Конечно, брательника это доставало. А так как ему было шестнадцать, он был идеалистом. Чтобы поднять национальное самосознание тех двоих и таких, как они, братан с парочкой таких же молокососов и с нашей Ганичкой, моей любимой младшей сестричкой-смуглянкой, – она поет сейчас в «Бульварке», и, говорят, на уровне, – так вот, они устроили подпольную организацию «Бивой», которая собиралась у нас в столовой слушать Лондон. Где-то они достали старый гектограф и начали печатать листовки. Там всегда был стих какой-нибудь – их писал один гимназист-шестиклассник, – потом статья братана о том, чтобы вредить немцам, готовиться к дню расплаты и что каждый в своем саду должен вырастить, мол, дерево для предателя. И что надо хорошо запомнить имена коллаборационистов, рвачей и спекулянтов. И братан, дурачок, называл их имена. Главным предателем он называл некоего пана Гюнеке – я потом тебе расскажу о нем; примером рвачества всегда был дуэт Швестка – Сицфлайш, а образцом спекуляции – Ладя Бем, о нем я тоже еще скажу. Эта святая троица кочевала из листовки в листовку, которые он совал людям под дверь, а люди, я думаю, сразу совали их в печку.
Я тогда обо всем этом не имел ни малейшего понятия. Иначе бы прикрыл это дело. А всплыло оно вот как: однажды в полдень прибегает братан в клозет весь зеленый и рассказывает, что когда Зденек – один из заговорщиков – шел на обед через проходную, там как раз устроили шмон: кто что тащит домой из материалов; и начальник веркшуца, некий Баглер, нашел у него пять листовок. Само собой, его сразу же потащили в канцелярию и сейчас раскалывают.
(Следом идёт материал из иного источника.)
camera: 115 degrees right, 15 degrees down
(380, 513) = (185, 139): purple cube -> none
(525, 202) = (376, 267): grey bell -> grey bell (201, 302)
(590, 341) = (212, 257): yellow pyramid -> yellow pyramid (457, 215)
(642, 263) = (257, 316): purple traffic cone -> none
Тогда все это выглядело по-дурацки. Братан начал лепетать, чтоб я дома все объяснил, он же сейчас предупредит ребят и они пойдут в скалы к партизанам, на Остен. При том что был братан дохляк – сплошной насморк и грипп, через неделю он бы там загнулся. Дурачок, кто там тебе – ты соображаешь? – будет носить аспирин? А Ганка? Даже если вы все пойдете к партизанам, еще вопрос – нужны ли вы им, но в любом случае Ганке там не место, не говоря уж о том, какие неприятности ждут батю, когда вы оба вдруг загадочно пропадете. Иди, дурачок, вкалывай, – сказал я ему, – я посмотрю, что можно сделать.
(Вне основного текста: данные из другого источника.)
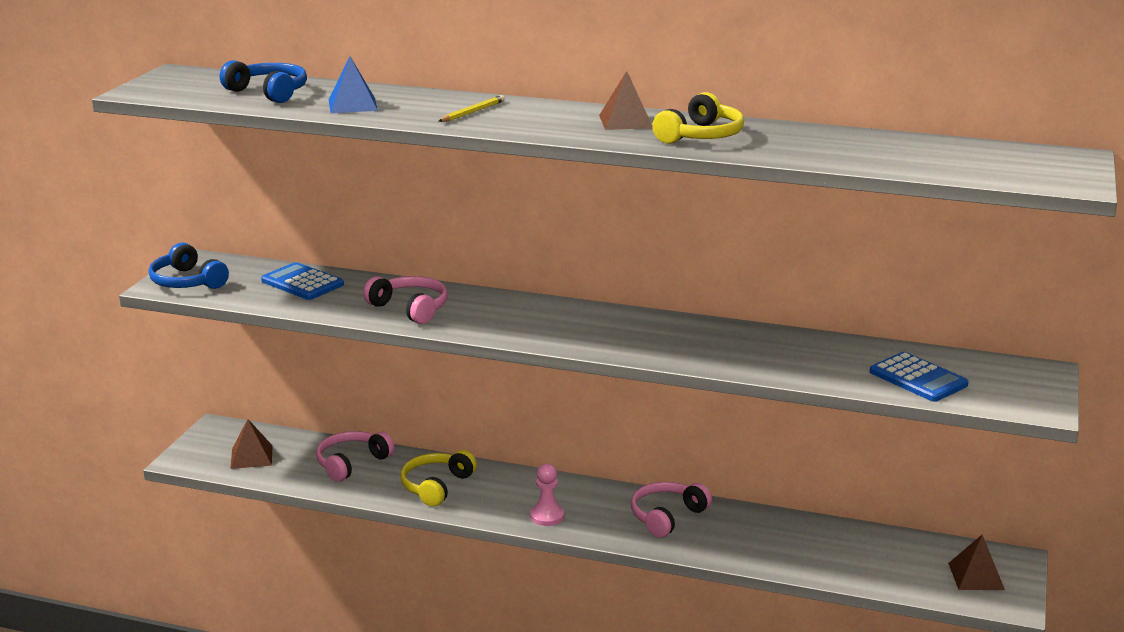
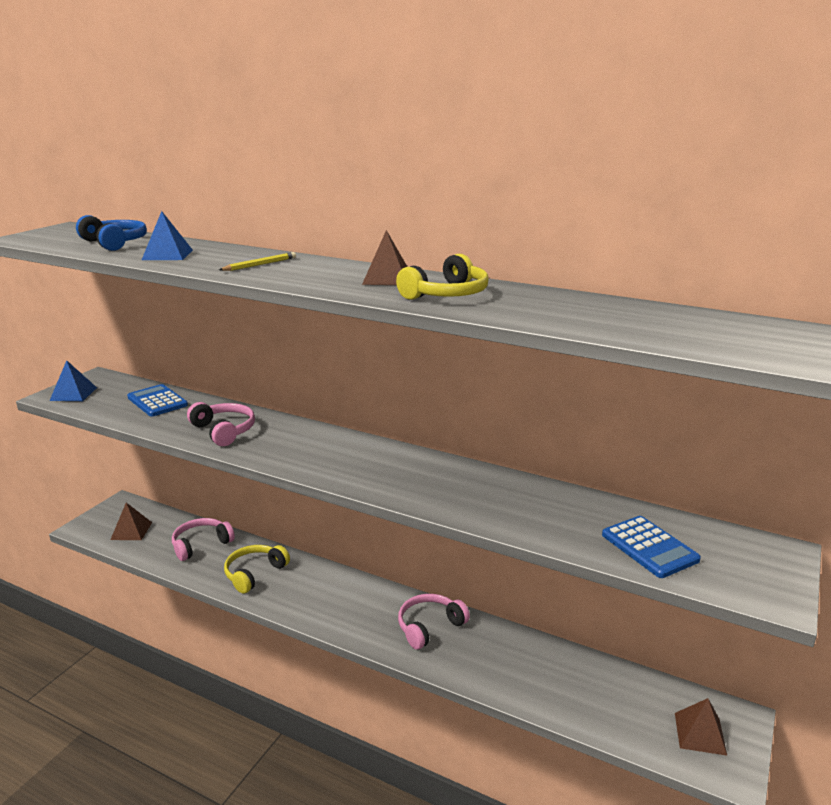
camera: 10 degrees right, 0 degrees up
(187, 282) = (73, 394): blue headphones -> blue pyramid
(547, 516) = (329, 614): pink pawn -> none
Мне пришла в голову одна идея. Я сказал, что мне нужно срочно к доктору, меня выпустили с завода, и я отправился к Ладе. Да, к тому, о котором братан писал в листовках. Он тогда специализировался на спиртном, картинах, сигаретах и предметах роскоши. Что он умел делать с картинами – это надо было видеть! Казалось невозможным, но у него получалось. Командующему местным немецким гарнизоном он продал настоящего Веласкеса, которого срисовал с открытки Франта Мачек, – он до сих пор на вокзале переводит стрелки и подрабатывает рисованием, – и этот штурмбанфюра повесил Веласкеса у себя в спальне рядом с Гитлером. Ты можешь этому поверить? Я – нет. Но это факт. Или вот еще: когда под конец войны начались налеты на Прагу, Ладя заказал Росте Питтерману, который сейчас преподает черчение в К., рисунок пером – Градчаны, такой себе бонбоньерочный реализм, как у Герасимова, представляешь? Напечатал тысяч пятьдесят этого рисунка, а когда я его спросил, что он задумал, он объяснил, что это спекуляция на человеческих чувствах. Он разошлет их своим торговым партнерам, и те начнут их всюду предлагать с намеком: мол, раз начеты, то с Градчанами все может случиться. Так хоть память у них останется. И что ты думаешь? К концу войны он распродал все пятьдесят тысяч, или сколько их там было, полсотни крон за штуку.